The courts sunk the plans by applying legislation passed in 2007 limiting new developments in the capital to four stories. It is the same legislation they used to foil a 2012 scheme to demolish soccer club Atlético de Madrid's Vicente Calderón stadium in the southwest of the capital and build apartments on the site, using the money from their sale to pay for work to convert the Peineta stadium into the team's new ground.

The plans to revitalize the area around Chamartín included the building of 20 tower blocks, each around 20 stories high. However, this legal obstacle could be overcome after the regional government amended the law in June. But the extension of the Castellana looks likely to remain on the drawing board. In exchange for permission to build the towers, property owners would construct five new metro stations and excavate a tunnel out to the nearby newly created residential district of Las Tablas. But the courts have decided that the owners cannot be obliged to cover the costs involved.

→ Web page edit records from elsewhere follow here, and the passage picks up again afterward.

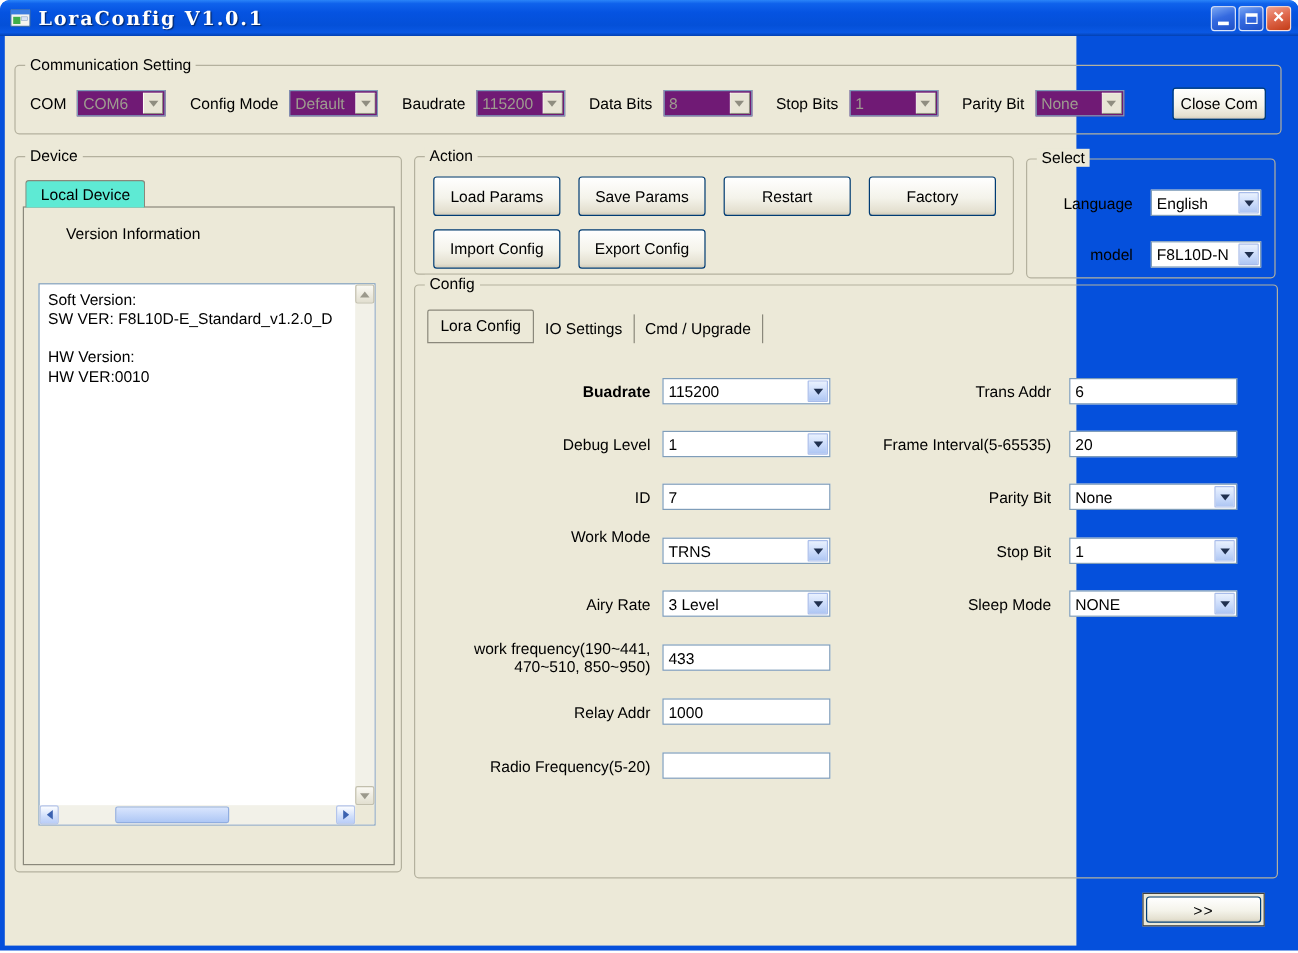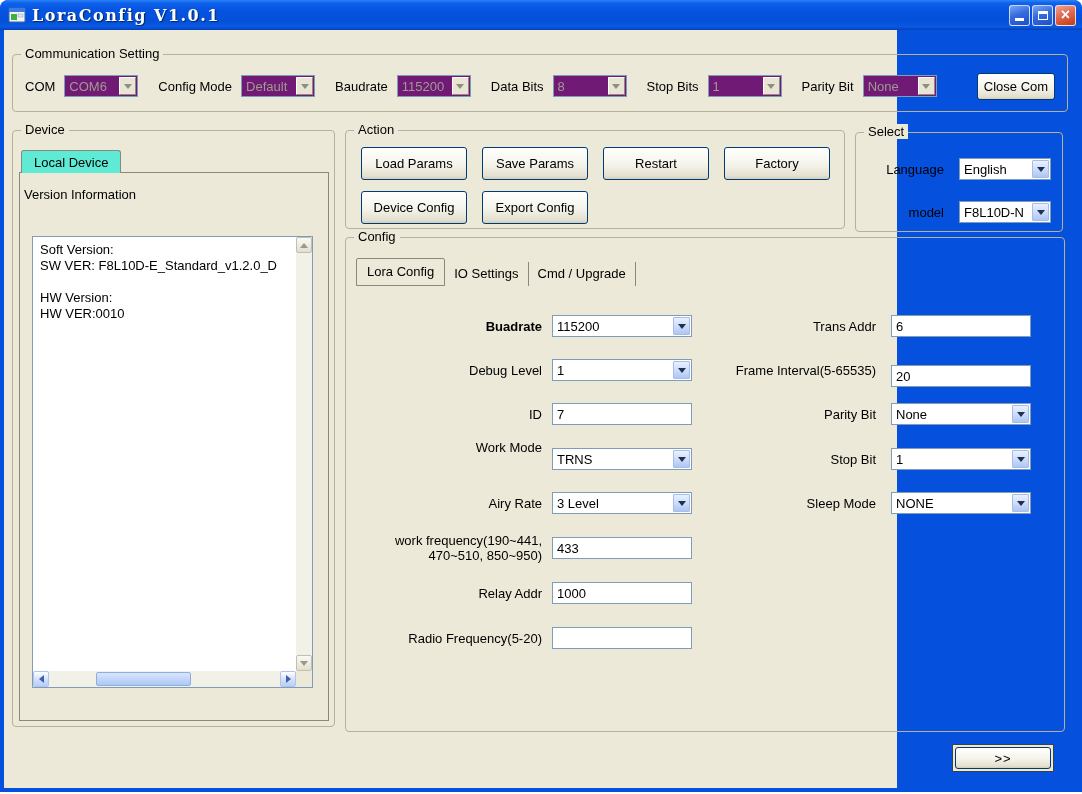--- a/index.html
+++ b/index.html
@@ -116,7 +116,7 @@
     position: absolute; left: 6px; top: 41px; width: 310px; height: 549px;
     border: 1px solid #8a887b; background: #ECE9D8;
   }
-  .vi-label { position: absolute; left: 4px; top: 14px; }
+  .vi-label { position: absolute; left: 35px; top: 14px; }
   .textbox {
     position: absolute; left: 12px; top: 63px; width: 281px; height: 452px;
     background: #fff; border: 1px solid #7F9DB9;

Over the last 20 years, successive regional and national governments of both political stripes have failed to reach agreement on how to implement Operation Chamartín. But in 2008, the Public Works Ministry under the then-Socialist government, the Popular Party-controlled regional government and Madrid City Hall, along with state rail company Renfe, a private equity group led by bank BBVA and the San José construction company came together to sign a deal to go ahead with the scheme.

The Supreme Court ruling exempts landowners from project costs

In March 2011, Madrid City Hall approved part of the plan. This would have freed up around 3.1 million square meters of land by putting Chamartin's rail lines underground. The three administrations planned to pump around 11 billion euros into the project, which would be paid for by the sale of the 17,000 homes. The project called for the Paseo de la Castellana to be extended 2.8 kilometers to connect it with the M-40 ring road and the creation of 53 hectares of parks, along with 81 hectares of public amenities, while Chamartín station itself would be enlarged to 32 tracks, allowing it to take high speed trains from Atocha station in the south of the city. Line 10 of the metro was to be extended by some 4.4 kilometers, with nine new stations, and links to the main roads north out of the city would be improved, with the plans including a tunnel to Las Tablas.

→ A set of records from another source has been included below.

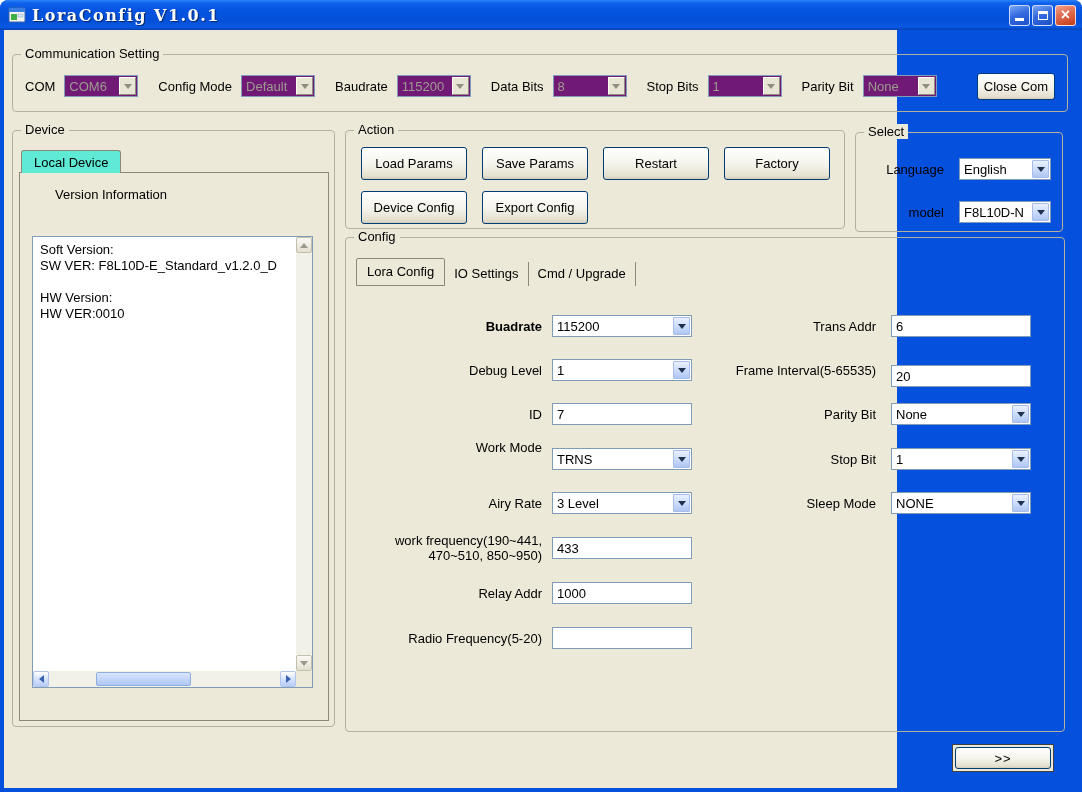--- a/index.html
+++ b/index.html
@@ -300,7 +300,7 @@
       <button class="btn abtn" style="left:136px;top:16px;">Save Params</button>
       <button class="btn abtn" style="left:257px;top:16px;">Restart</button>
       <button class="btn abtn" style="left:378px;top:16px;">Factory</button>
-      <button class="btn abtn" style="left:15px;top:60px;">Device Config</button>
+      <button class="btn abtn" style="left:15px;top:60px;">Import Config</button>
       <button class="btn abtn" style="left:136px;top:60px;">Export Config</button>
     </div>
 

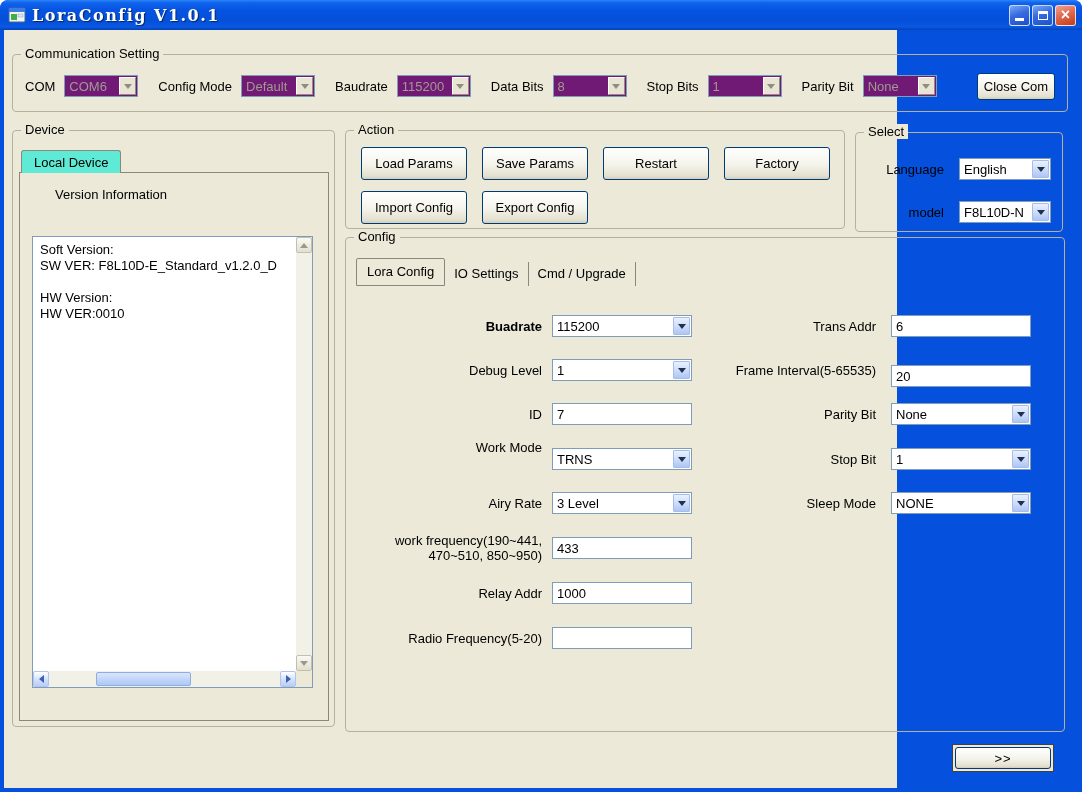--- a/index.html
+++ b/index.html
@@ -378,7 +378,7 @@
       <input class="tinput ffield R" style="top: 77px;" value="6">
 
       <div class="flbl R" style="top:121px;">Frame Interval(5-65535)</div>
-      <input class="tinput ffield R" style="top: 127px;" value="20">
+      <input class="tinput ffield R" style="top: 121px;" value="20">
 
       <div class="flbl R" style="top:165px;">Parity Bit</div>
       <div class="combo ffield R" style="top:165px;">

But the ruling by the Supreme Court, dated June 21, and leaked by the VozPopuli website, states that contrary to the regional government's zoning legislation, land owners cannot be forced to cover the cost of the infrastructure involved. Based on the Supreme Court's own rules - which will make it hard for any appeal to be brought before it - the magistrates have exempted land owners from the 207 million-euro cost of the metro line extension, as well as the 37.5-million-euro tunnel. The cost of these works will now have to be covered by the three tiers of government, even though the agreement with the property developers was set up so that money made from house sales would defray the costs. Madrid City Hall rezoned the area "to cover the exceptional economic costs of the infrastructure."

Regarding the four-story limit on new buildings, the regional government amended the law to protect the capital's heritage and skyline, exempting "land previously classified as urban before the 2007 law came into effect."

This change, implemented specifically to circumvent legal obstacles to Operation Chamartín, should have resolved the dispute between the courts and City Hall, which is still pending the Supreme Court's ruling on the scheme to build on the site of the Atlético Madrid soccer stadium.